- AUSZUG DER SEITE:
○ ○ ○ ○ ○ ○ ○
Im Dauerstreit

Die SPÖ auf dem Weg ins Nirgendwo

Politik
29.08.2021 06:00

Kennen Sie den Kult-Film „Das Leben des Brian“? Zur Zeit der Geburt Jesu wollen zwei Revolutionsgruppen gegen die herrschenden Römer kämpfen. Doch streiten die Volksfront von Judäa und die Judäische Volksfront mit sich selber über läppische Dinge. Das passt als Gleichnis für die SPÖ.

1. Was ein bitterböser Satirefilm der britischen und für ihren schwarzen Humor berühmten Schauspieltruppe Monty Python’s Flying Circus mit den Sozialdemokraten in Österreich zu tun hat? Die beste Streitszene des Films spielt in einem fast leeren Stadion. Keiner hört den Möchtegernrevolutionären zu. Niemand bekommt beim Austausch ihrer leeren Worthülsen mit, worum es vom Inhalt her überhaupt geht. Die römische Regierung kann also trotz ihrer Schwächen in aller Ruhe weitermachen.
○ ○ ○ ○ ○ ○ ○
- VORLIEGENDE ZEILEN:
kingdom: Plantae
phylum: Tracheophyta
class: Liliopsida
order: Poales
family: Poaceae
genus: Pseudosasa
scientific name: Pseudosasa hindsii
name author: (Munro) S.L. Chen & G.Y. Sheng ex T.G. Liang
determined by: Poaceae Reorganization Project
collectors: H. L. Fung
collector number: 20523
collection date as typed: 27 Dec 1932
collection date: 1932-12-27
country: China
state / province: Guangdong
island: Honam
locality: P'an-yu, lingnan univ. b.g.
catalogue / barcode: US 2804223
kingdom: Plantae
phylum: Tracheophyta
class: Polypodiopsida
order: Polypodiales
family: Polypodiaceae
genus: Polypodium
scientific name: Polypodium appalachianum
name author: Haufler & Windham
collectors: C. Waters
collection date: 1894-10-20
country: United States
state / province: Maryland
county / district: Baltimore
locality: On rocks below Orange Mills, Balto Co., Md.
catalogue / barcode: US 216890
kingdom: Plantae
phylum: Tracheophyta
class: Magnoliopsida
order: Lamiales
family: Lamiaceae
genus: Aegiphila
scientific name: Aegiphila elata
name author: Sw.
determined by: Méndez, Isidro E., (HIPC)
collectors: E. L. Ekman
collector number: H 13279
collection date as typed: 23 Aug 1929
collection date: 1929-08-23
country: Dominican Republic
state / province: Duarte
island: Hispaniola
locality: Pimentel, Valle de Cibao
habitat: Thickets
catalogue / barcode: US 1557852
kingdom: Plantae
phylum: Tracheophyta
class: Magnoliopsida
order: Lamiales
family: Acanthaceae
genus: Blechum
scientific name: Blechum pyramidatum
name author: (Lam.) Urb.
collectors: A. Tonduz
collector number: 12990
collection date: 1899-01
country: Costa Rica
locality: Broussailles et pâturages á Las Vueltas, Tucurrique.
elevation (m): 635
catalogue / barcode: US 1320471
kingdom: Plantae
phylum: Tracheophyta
○ ○ ○ ○ ○ ○ ○
- ÜBUNGEN:
1. Welche Gruppen nennt der Text über die SPÖ mit ihrem Eigennamen? Zähle sie alle auf.
2. Wo spielt laut dem Text über die SPÖ die beste Streitszene des Films?
3. Knüpfe an den Text über die SPÖ an und schreibe ihn nach dem letzten Satz weiter.

- DIE LÖSUNGEN:
1. SPÖ, Volksfront von Judäa, Judäische Volksfront, Monty Python’s Flying Circus

2. In einem fast leeren Stadion.

3.
2. Genauso zeigt uns die SPÖ immer wieder auf offener Medienbühne einen seltsamen Dauerstreit: „Ich gegen mich selbst!“ ÖVP und Grüne sowie deren Bundesregierung können sich trotz klar sinkender Vertrauenswerte entspannt zurücklehnen. Weil eine rote Opposition, die populär genug für einen Machtwechsel wäre, ist nicht in Sicht.

3. Das ist durch Daten belegbar. In der Nationalratswahl 2019 gab es für die SPÖ das allerschlechteste Ergebnis in der Zweiten Republik. Seit Langem rinnen die Sozialdemokraten in alle Richtungen aus: 2019 wanderten fast 200.000 Ex-SPÖ-Wähler zu den Grünen, 2017 waren es über 150.000 an die FPÖ, 2013 ging dieselbe Zahl ins Nichtwählerlager. Und so weiter und so fort. Die SPÖ beteuert hingegen nun schon zwei Jahre lang, man befinde sich im Aufholen. Sind da Umfragen mit durchschnittlich 22 bis 23 statt 21 Prozent gemeint?

Bei Monty Python streiten Volksfront von Judäa und Judäische Volksfront mit sich selber. (Bild: Monty Python)
Bei Monty Python streiten Volksfront von Judäa und Judäische Volksfront mit sich selber.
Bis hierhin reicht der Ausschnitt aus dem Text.